* **Selected text**:
Awesome
CRATE (Coding RAte reduction TransformEr)
This repository is the official PyTorch implementation of the papers:
- White-Box Transformers via Sparse Rate Reduction [NeurIPS-2023, paper link]. By Yaodong Yu (UC Berkeley), Sam Buchanan (TTIC), Druv Pai (UC Berkeley), Tianzhe Chu (UC Berkeley), Ziyang Wu (UC Berkeley), Shengbang Tong (UC Berkeley), Benjamin D Haeffele (Johns Hopkins University), and Yi Ma (UC Berkeley).
- Emergence of Segmentation with Minimalistic White-Box Transformers [CPAL-2024, paper link]. By Yaodong Yu* (UC Berkeley), Tianzhe Chu* (UC Berkeley & ShanghaiTech U), Shengbang Tong (UC Berkeley & NYU), Ziyang Wu (UC Berkeley), Druv Pai (UC Berkeley), Sam Buchanan (TTIC), and Yi Ma (UC Berkeley & HKU). 2023. (* equal contribution)

* **Task prompt**: Write what comes next in the CRATE repository description, picking up after its last sentence.

* **Given data**:
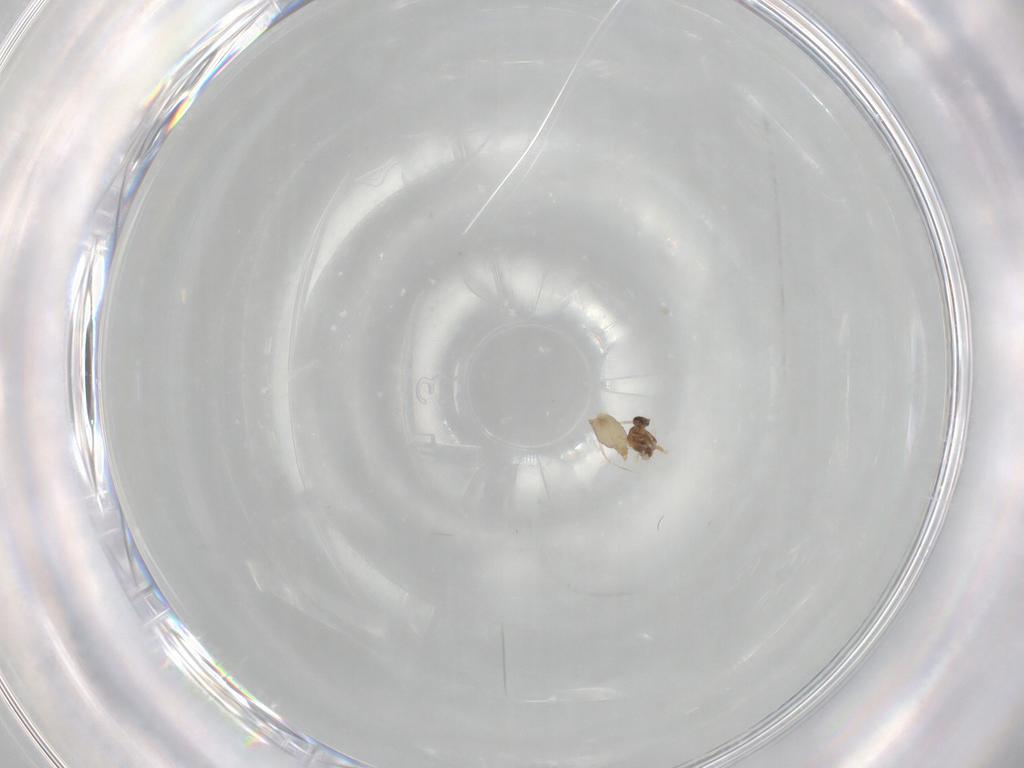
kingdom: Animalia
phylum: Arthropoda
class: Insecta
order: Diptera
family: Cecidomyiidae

--

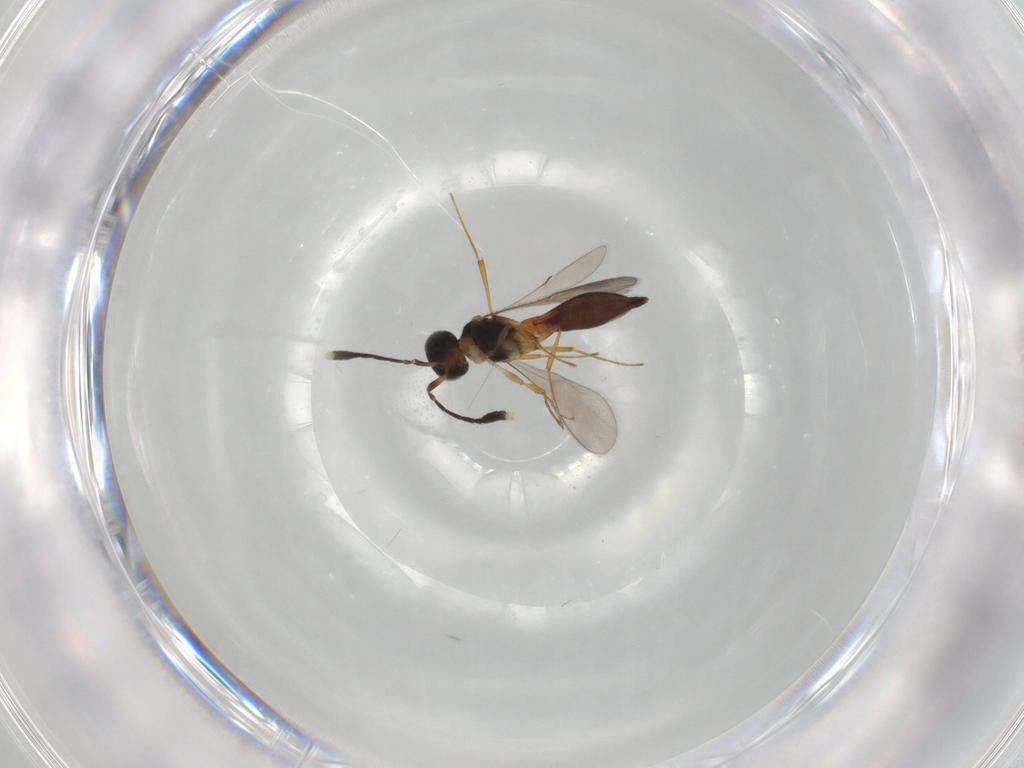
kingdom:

==

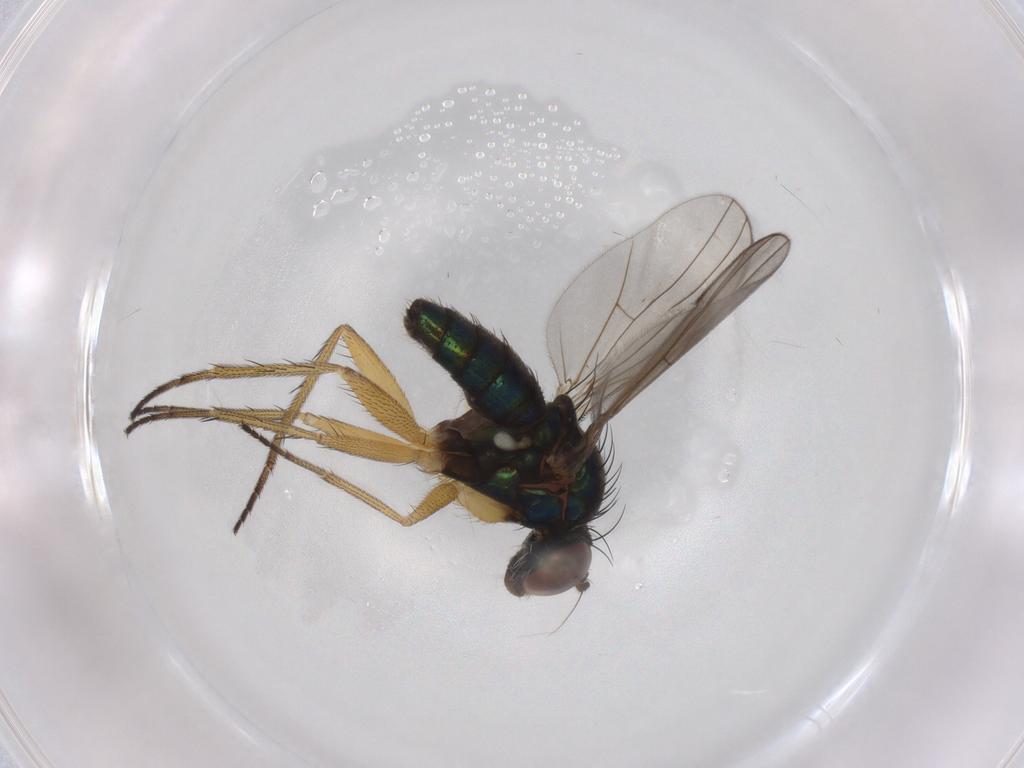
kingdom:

* **Response to the exercise**:
- Masked Autoencoding via Structured Diffusion with White-Box Transformers [ICLR-2024, paper link]. By Druv Pai (UC Berkeley), Ziyang Wu (UC Berkeley), Sam Buchanan, Yaodong Yu (UC Berkeley), and Yi Ma (UC Berkeley).
Also, we have released a larger journal-length overview paper of this line of research, which contains a superset of all the results presented above, and also more results in NLP and vision SSL.
- White-Box Transformers via Sparse Rate Reduction: Compression is All There Is? [paper link]. By Yaodong Yu (UC Berkeley), Sam Buchanan (TTIC), Druv Pai (UC Berkeley), Tianzhe Chu (UC Berkeley), Ziyang Wu (UC Berkeley), Shengbang Tong (UC Berkeley), Hao Bai (UIUC), Yuexiang Zhai (UC Berkeley), Benjamin D Haeffele (Johns Hopkins University), and Yi Ma (UC Berkeley).
Table of Contents
- CRATE (Coding RAte reduction TransformEr)
- Implementation and experiments
- Reference
Theoretical Background: What is CRATE?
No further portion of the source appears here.